[erlang-questions] Erlang Syntax and "Patterns" (Again)
Richard A. O'Keefe
ok@REDACTED
Mon Mar 21 00:50:43 CET 2016
On 19/03/16 5:30 am, Emil Holmstrom wrote:
> The confusion between strings and [integer()] would have been greatly
> reduced if char() existed, $a wouldn't have to be syntactic sugar for
> 97 but would actually be "character a". You would have to explicitly
> convert char() -> integer() and wise versa.

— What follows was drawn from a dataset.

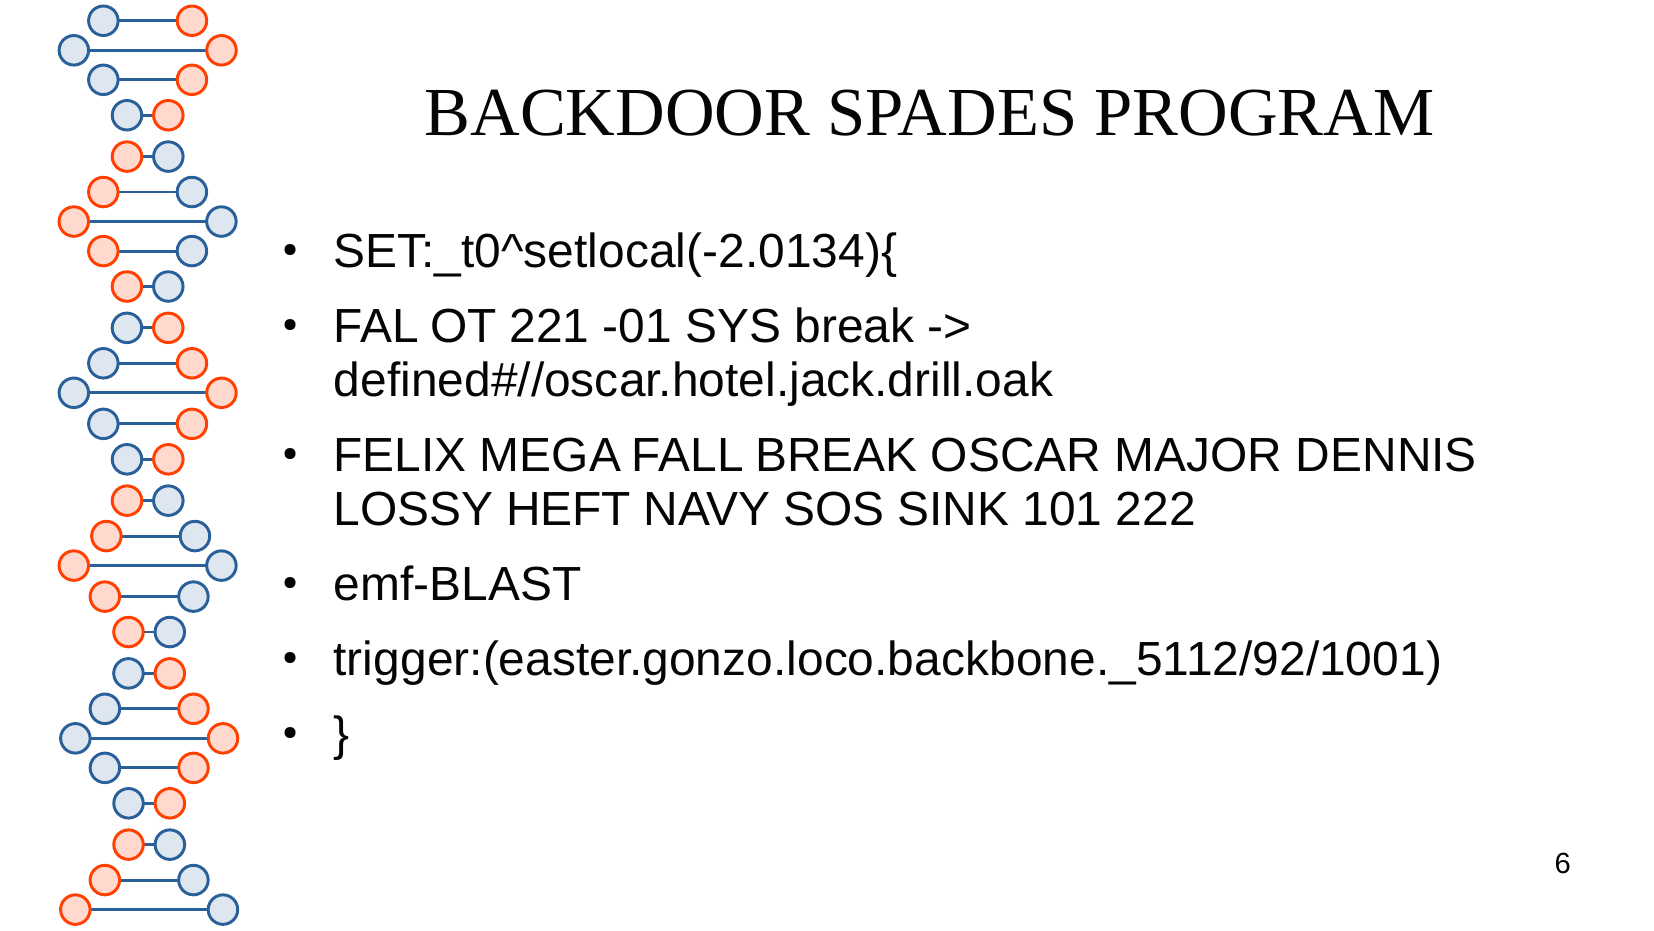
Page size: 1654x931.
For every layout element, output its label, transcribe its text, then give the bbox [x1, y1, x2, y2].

title BACKDOOR SPADES PROGRAM [265, 35, 1595, 189]
list SET:_t0^setlocal(-2.0134){ FAL OT 221 -01 SYS break -> defined#//oscar.hotel.jack.drill.oak FELIX MEGA FALL BREAK OSCAR MAJOR DENNIS LOSSY HEFT NAVY SOS SINK 101 222 emf-BLAST trigger:(easter.gonzo.loco.backbone._5112/92/1001) } [265, 224, 1595, 764]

This is how strings are
> implemented in ML and Haskell.
Actually no.
<quote>
The STRING signature specifies the basic operations on a string type,
which is a vector of the underlying character type char
as defined in the structure.
signature STRING = ...
structure String :> STRING
where type string = string
where type string = CharVector.vector
where type char = Char.char
structure WideString :> STRING
where type string = WideCharacterVector.vector
where type char = WideChar.char
</quote>
From the SML Basis Library book, page 360.
There are indeed Char.char and WideChar.char types which are just wrappers
for integer types such that chr and ord are implementation-level identities.
But characters as such are so far from being basic to strings in ML that the
very syntax, #"c", tells you that they were an afterthought.
For what it's worth, when I'm working on strings in SML, I suppose I
*should*
make use of the StringCvt.reader type but it's usually easier to use
explode to convert (*change* the representation of) strings to lists and
implode to convert back.
As for Haskell, String does indeed exist, but the preferred representation
for strings in "efficient" programs is
http://hackage.haskell.org/package/text-1.2.2.1/docs/Data-Text.html
(It's interesting to note that a Text value in Haskell is NOT an arbitrary
sequence of suitably bounded integral values; a sequence of bounded
integral values yes, arbitrary no.)
I completely agree that encodings should be handled at the edges of a
system, *for data that the system will accept/generate*.